His widow originally blamed her son for the murder. Now she says she shot him.
Malissa Ancona wrote a letter from jail in September that said she wanted “to let the court know know, that he did not pull the trigger, (I DiD),” the St. Louis Post-Dispatch reported.
The Riverfront Times, which apparently saw the letter, too, reported that Ancona wrote, “My son is innocent.”
She and her 24-year-old son, Paul Jinkerson Jr., are both facing charges of first-degree murder, armed criminal action and abandoning a corpse, according to the Times.
In the handwritten letter — which the Post-Dispatch says was sent to Judge Wendy Wexler Horn — Ancona also “complains about her public defender, pleads for medications and says she was deemed permanently mentally ill in 2003 by the state,” the Times writes.
Frank Ancona, the leader of the Traditionalist American Knights of the Ku Klux Klan, was found dead from a bullet to the head near Belgrade, Missouri, in February 2017, The Kansas City Star reported.
The 51-year-old from Leadwood, Missouri, was found on the bank of the Big River by a family fishing there, Washington County Sheriff Zach Jacobsen told The Star.
Two days later, Malissa Ancona and Jinkerson were charged with murder, The Star reported.
Jinkerson was accused of shooting his stepfather while he slept in the master bedroom of the family home in Leadwood.
“Ms. Ancona admitted that she failed to report the crime and additionally attempted to destroy blood evidence and altered the crime scene in an attempt to conceal the offense and was acting in concert with her son Paul Jinkerson Jr.,” said the probable cause statement, The Star reported.
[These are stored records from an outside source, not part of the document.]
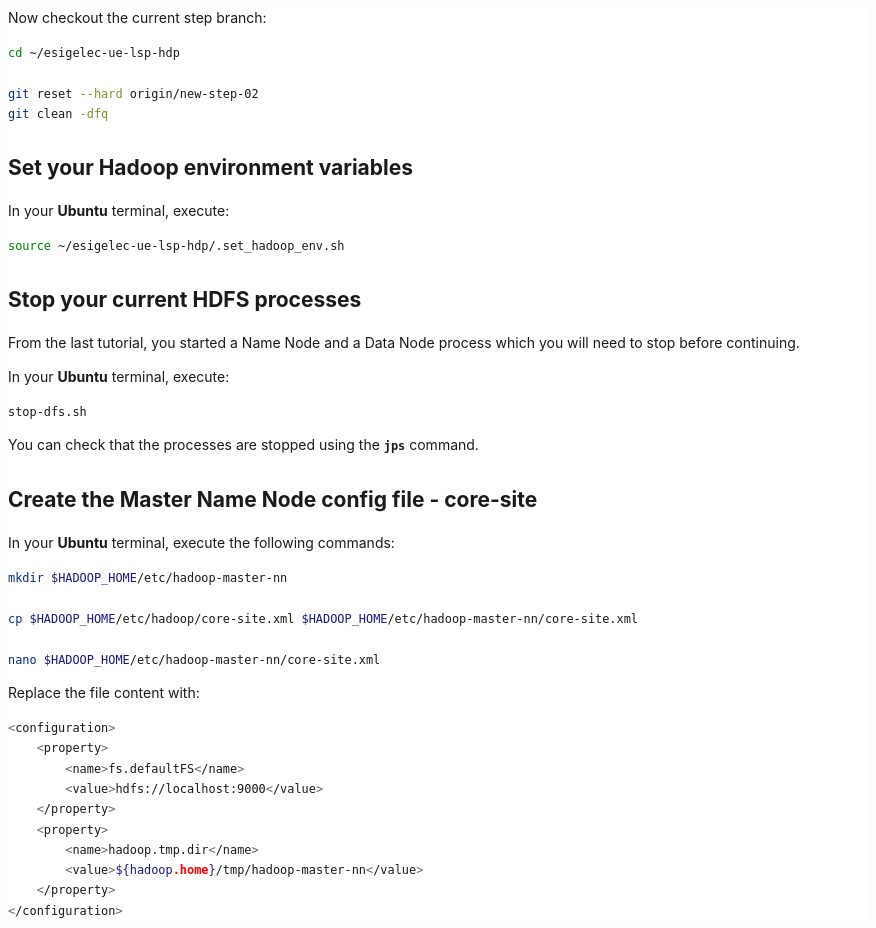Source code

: Now checkout the current step branch:

```sh
cd ~/esigelec-ue-lsp-hdp

git reset --hard origin/new-step-02
git clean -dfq
```

## Set your Hadoop environment variables

In your **Ubuntu** terminal, execute:

```sh
source ~/esigelec-ue-lsp-hdp/.set_hadoop_env.sh
```

## Stop your current HDFS processes

From the last tutorial, you started a Name Node and a Data Node process which you will need to stop before continuing.

In your **Ubuntu** terminal, execute:

```sh
stop-dfs.sh
```

You can check that the processes are stopped using the **`jps`** command.

## Create the Master Name Node config file - core-site

In your **Ubuntu** terminal, execute the following commands:

```sh
mkdir $HADOOP_HOME/etc/hadoop-master-nn

cp $HADOOP_HOME/etc/hadoop/core-site.xml $HADOOP_HOME/etc/hadoop-master-nn/core-site.xml

nano $HADOOP_HOME/etc/hadoop-master-nn/core-site.xml
```

Replace the file content with:

```sh
<configuration>
    <property>
        <name>fs.defaultFS</name>
        <value>hdfs://localhost:9000</value>
    </property>
    <property>
        <name>hadoop.tmp.dir</name>
        <value>${hadoop.home}/tmp/hadoop-master-nn</value>
    </property>
</configuration>
```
Authorities told The Star that Ancona’s body was removed from the house and placed in Jinkerson’s vehicle, then dumped near where it was found by a fishing family.
St. Francois County Prosecutor Jerrod Mahurin told The New York Times he believed the murder was instigated by a marital dispute and not Ancona’s activities with the Klan.
Ancona’s employer reported him missing to authorities, the Daily Journal in Park Hills, Missouri, reported right before his body was found. Ancona told Leadwood police the last time she saw her husband he was heading to work, the newspaper reported.
She told Leadwood Police Chief William Dickey that she got a call from his employer telling her Ancona had to drive across the state to deliver a part, according to the Daily Journal, but his employer told authorities that wasn’t true.
Believing that Ancona was actually dead inside his house, Dickey went there and told the Daily Journal that he found Malissa Ancona in the driveway with her son.
“She was a little hesitant to let us go into the house at first,” Dickey told the newspaper. “She said she didn’t really want us going in, but after talking to her in detail about what we were there for, she let us inside.
“We found a safe that looked like somebody had taken a crowbar to it and beat the side out of the safe. Everything was missing from inside the safe.”
Ancona led the Traditionalist American Knights of the Ku Klux Klan, “among the newest and most visible of the Klan factions in the country, although it’s not considered the largest,” The Star reported.
“Founded around 2009, the Traditionalist American Knights have made headlines in recent years for such actions as distributing fliers during the Ferguson, Mo., protests warning that they were poised to use lethal force to protect themselves from demonstrators.”
The Riverfront Times reported in March 2017 that Ancona had told family members that he thought his wife “was trying to kill him, possibly poisoning his food with medications in hopes he would fall asleep at the wheel while working his courier job.
“Malissa Ancona, a seamstress who specialized in children’s tutus, had supported her husband’s activities in the Klan, even sewing robes and patches for KKK members. But the relationship soured over the years.”
In the letter she wrote to the judge in September, Ancona wrote that she was “under the influence” when she talked to detectives and couldn’t remember what happened the night her husband died, according to the Post-Dispatch.
The next hearing in the case against Ancona is set for April 19, 2019, and her son goes on trial next May, the Post-Dispatch reported.